‘Terwijl ik in 2000 al de diagnose PTSS kreeg, heb ik gewoon doorgewerkt tot 2020. Na de landmacht ging ik naar de politie en daarna aan het werk in de psychiatrische zorgverlening. Ik viel om toen mijn vrouw zwanger was van onze jongste en iemand mij vroeg “wie is George Hermans eigenlijk?” Ik moest erkennen dat ik dat niet meer wist. Ik kon niet meer.

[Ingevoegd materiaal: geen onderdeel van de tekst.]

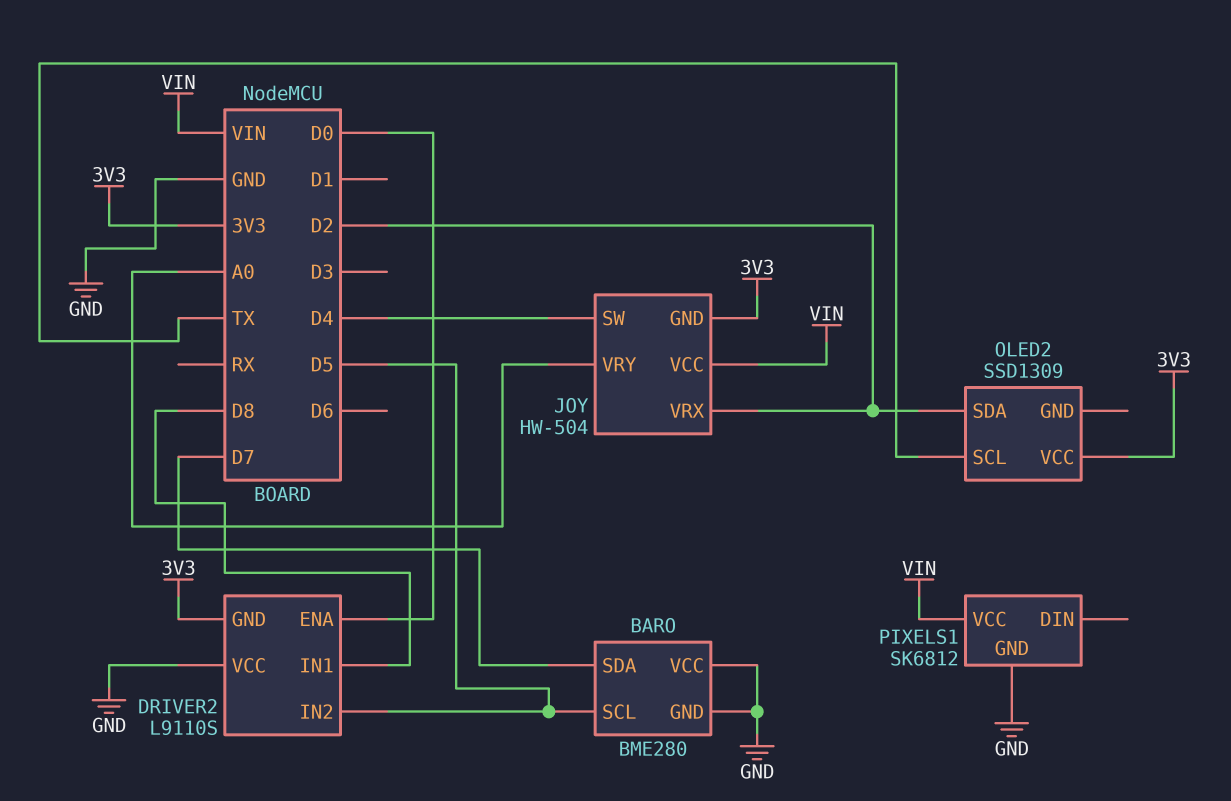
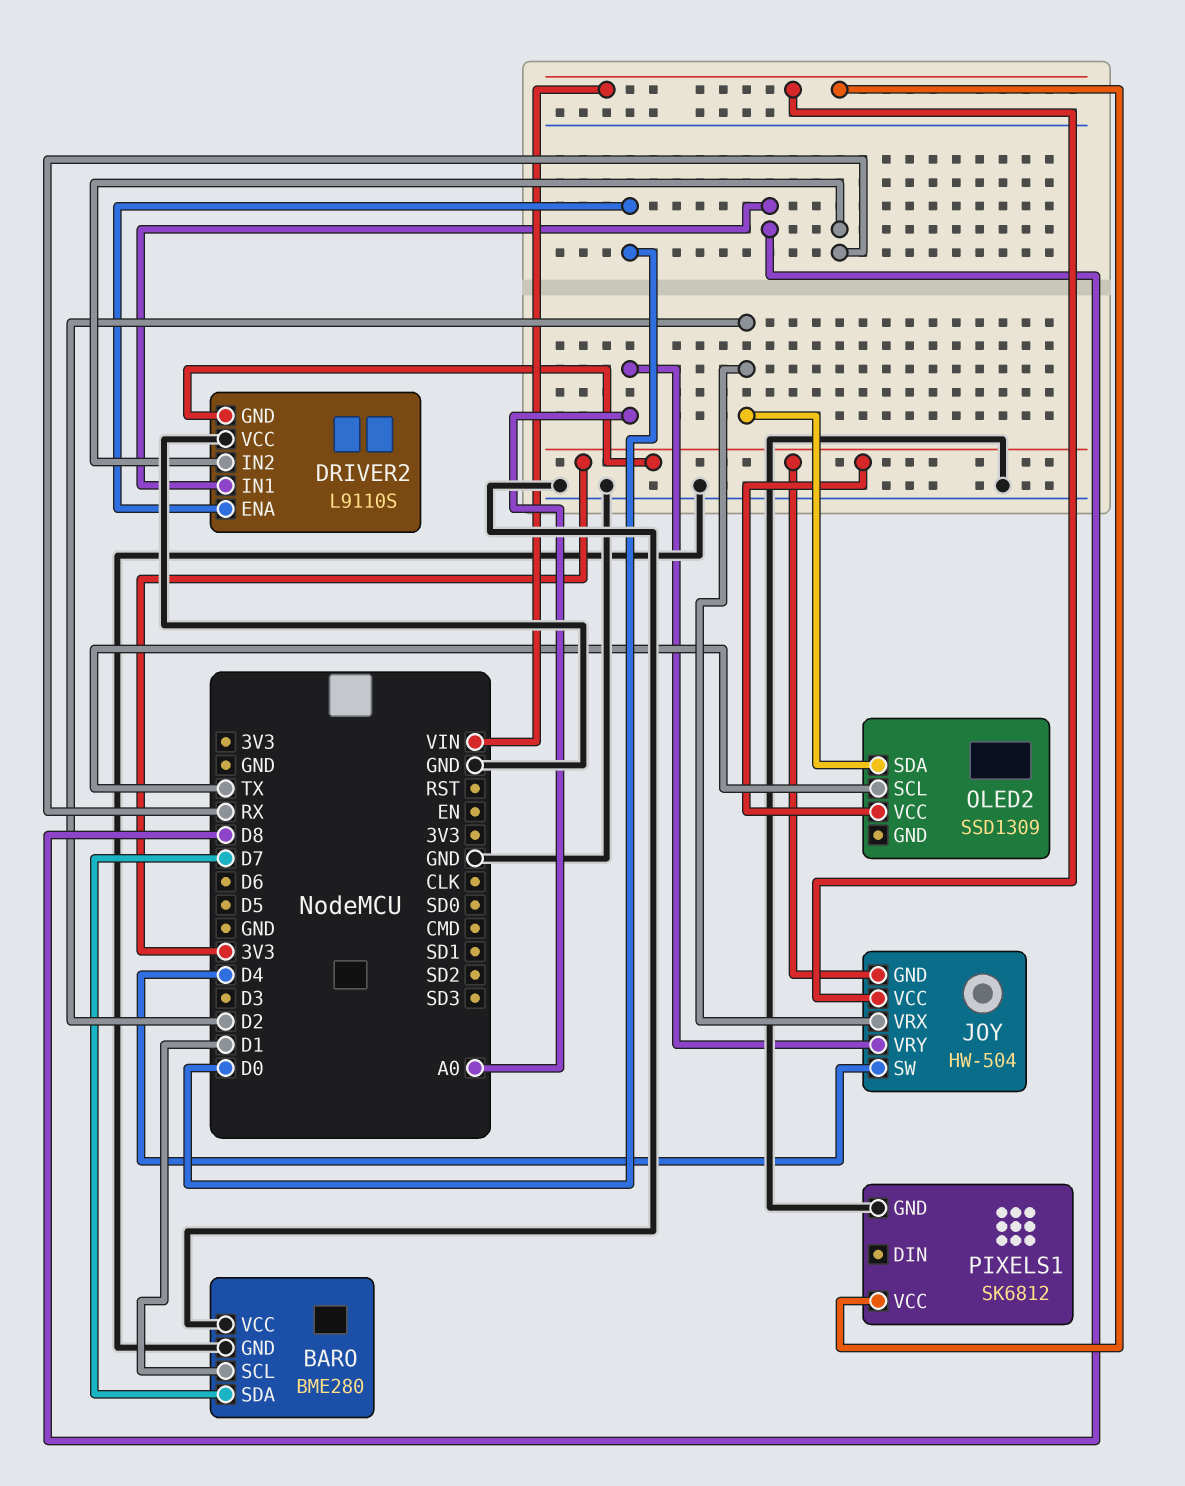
BARO pin SCL: D5 -> D1
DRIVER2 pin IN2: D5 -> RX

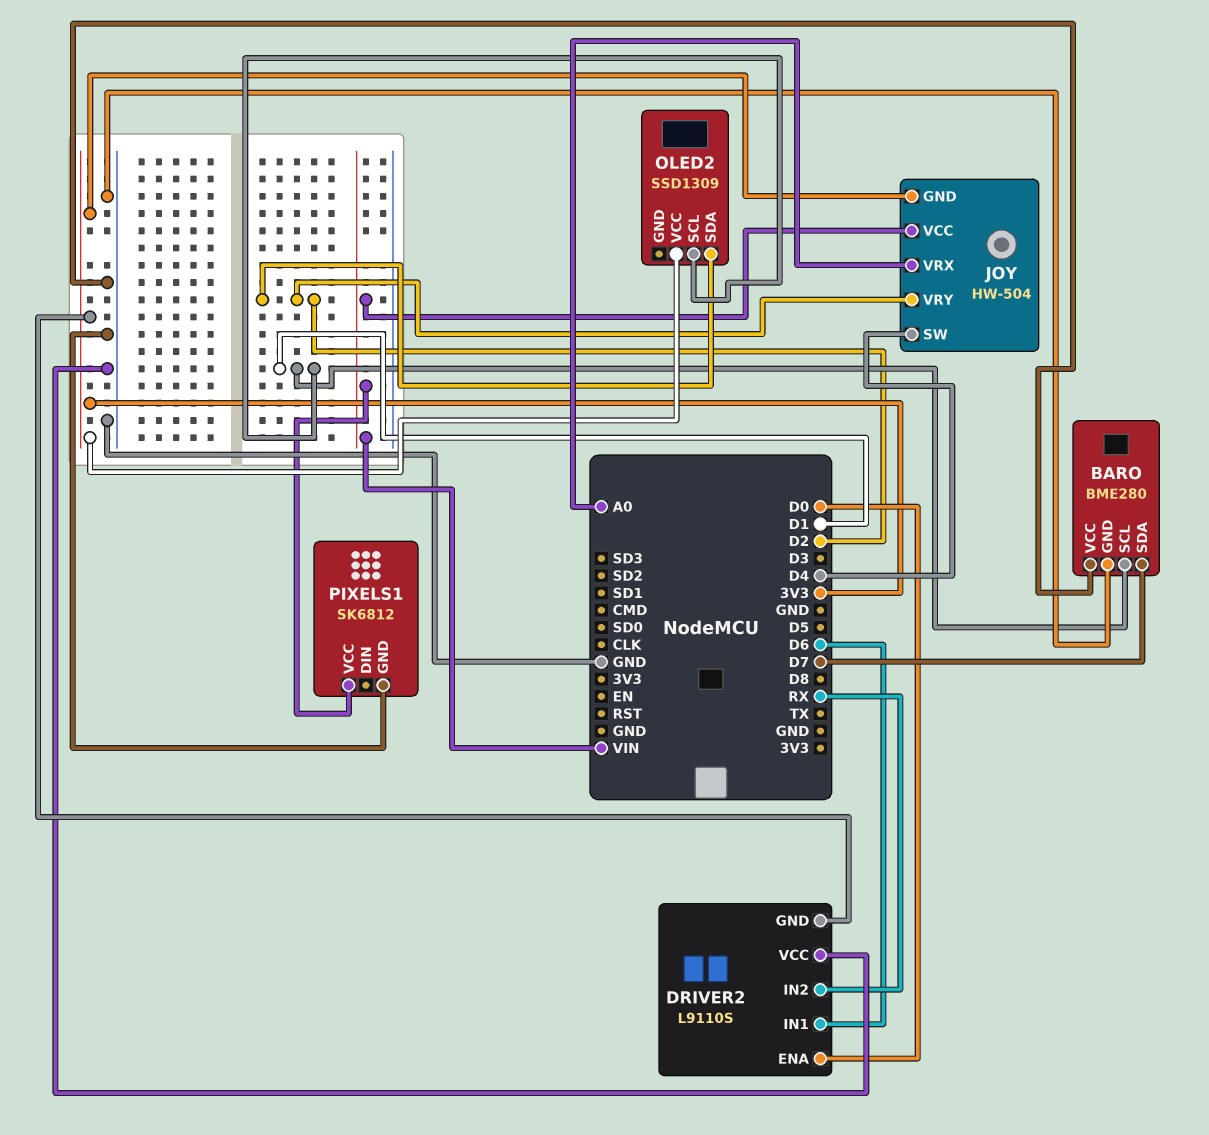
DRIVER2 pin IN1: D8 -> D6
JOY pin VRX: D2 -> A0
JOY pin VRY: A0 -> D2
OLED2 pin SCL: TX -> D1

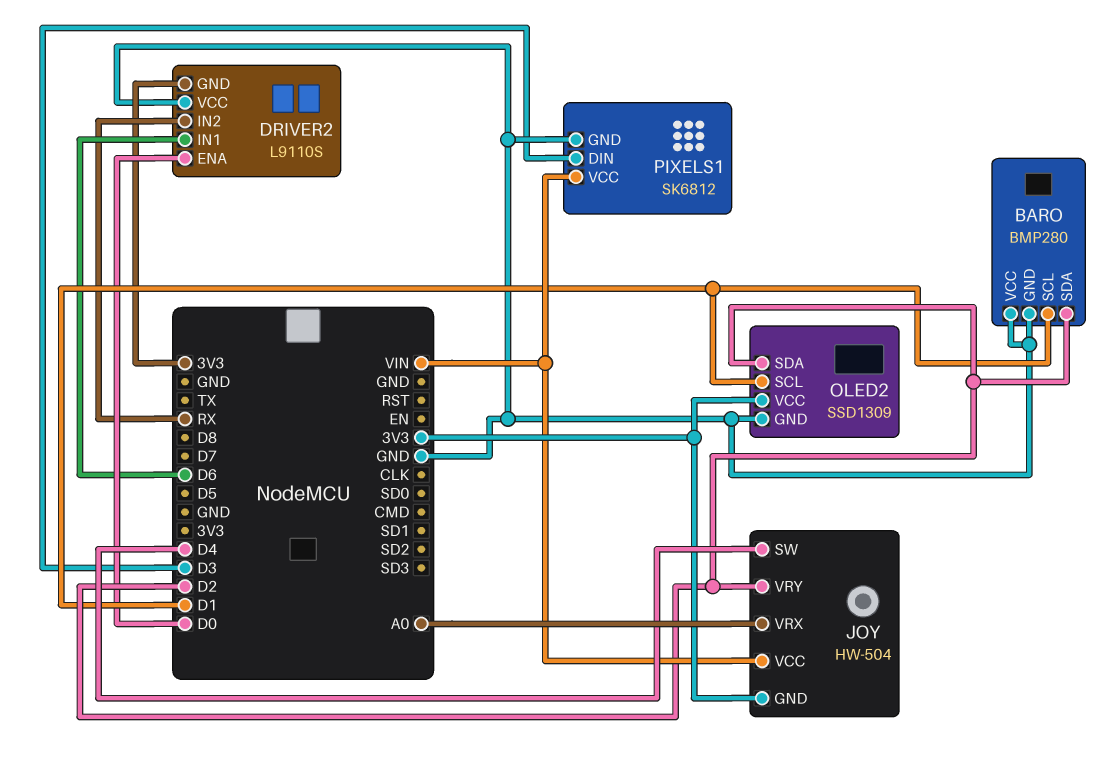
BARO: BME280 -> BMP280
BARO pin SDA: D7 -> D2
OLED2 pin GND: none -> GND
PIXELS1 pin DIN: none -> D3

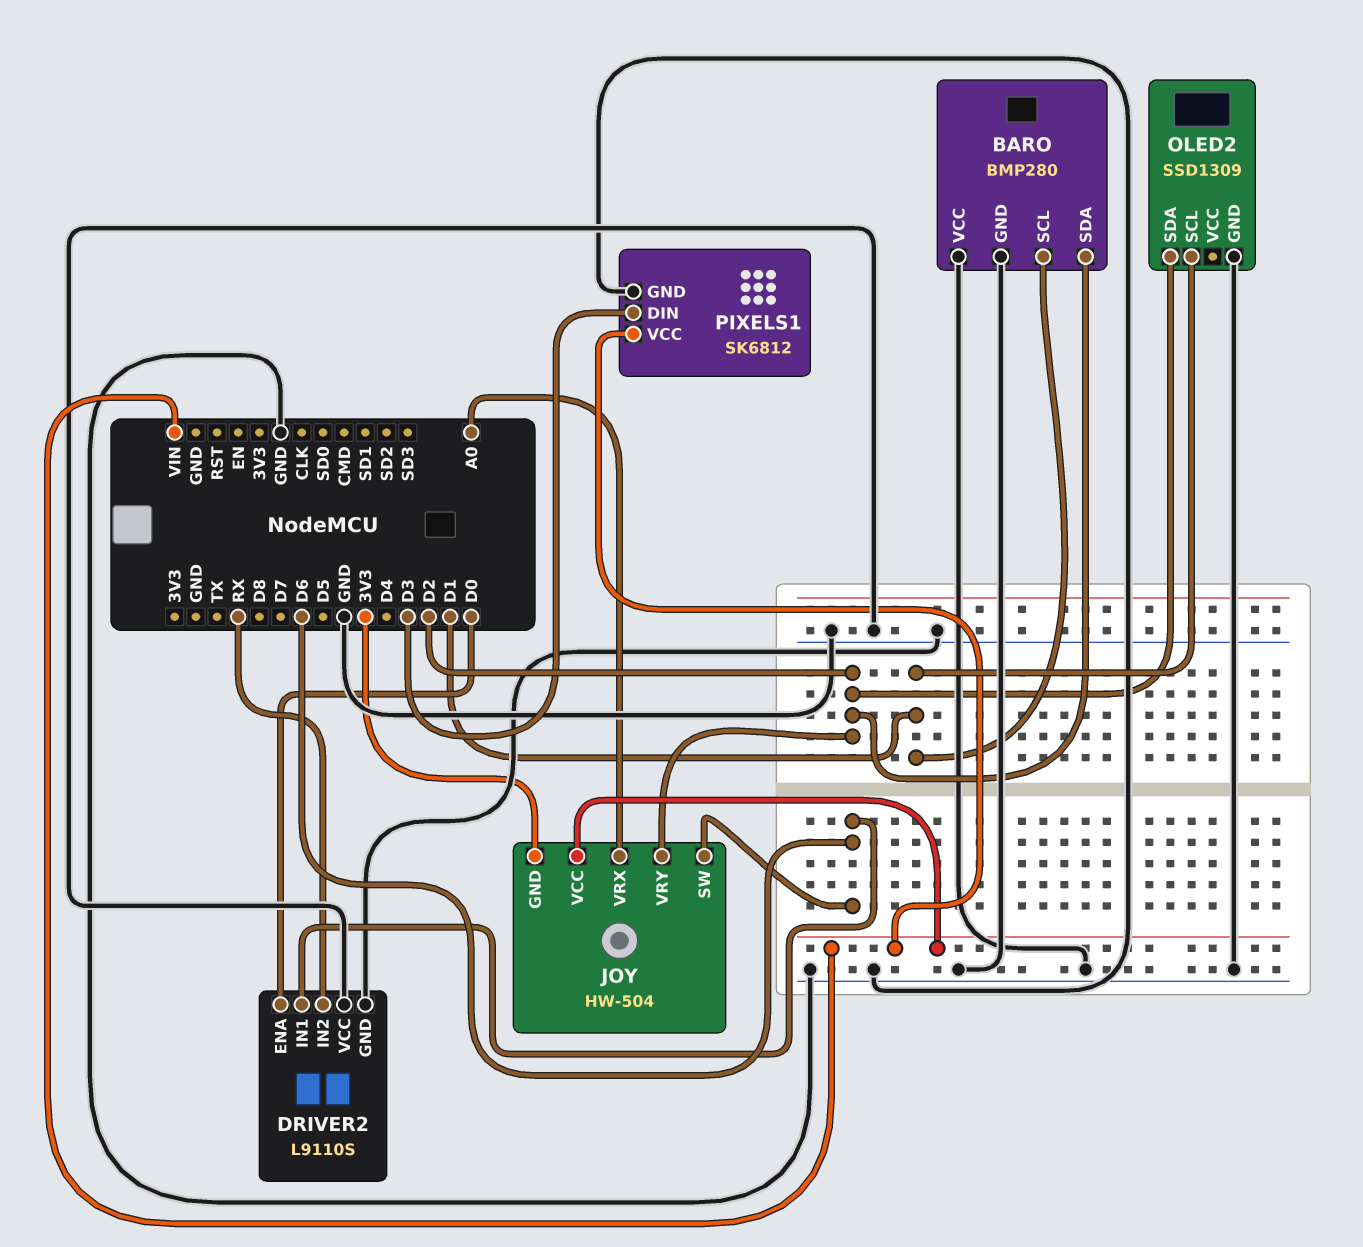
DRIVER2 pin GND: 3V3 -> GND
JOY pin SW: D4 -> D6
OLED2 pin VCC: 3V3 -> none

Ik ging door mijn diepste dal en ben er nog niet helemaal uit. Bij de politie heb ik veel suïcides gezien en dat wilde ik echt niet, zeker ook niet voor mijn kinderen. Ik moest terug naar een basis die goed voelt: lekker lopen, rugzak op en gaan. Voor mij geeft die rugzak ook geborgenheid. Je voelt een druk op je schouders en heupen die je afleidt van de kilometers.
Langzaam maar zeker werd er een idee geboren. Ik wilde een eerbetoon brengen aan (oud-)collega’s die alles hebben gegeven, zowel fysiek als mentaal. Niet alleen aan veteranen maar aan alle ‘first responders’ (ik noem ze frontliners) en hun gezinnen die iedere dag een strijd voeren om deel te nemen aan het dagelijks leven.
Inmiddels organiseer ik met stichting De onzichtbare frontliner elk jaar een sponsormars van 112 kilometer in 24 uur. In dat etmaal pel je jezelf helemaal af. Je sleept elkaar erdoorheen. Met de opbrengsten steunen we frontliners én hun omgeving tijdens hun diagnosetraject. Het is in die periode zó belangrijk om af en toe uit eten te gaan, even op vakantie of samen eropuit. Het is van levensbelang dat je elkaar juist dán niet verliest.’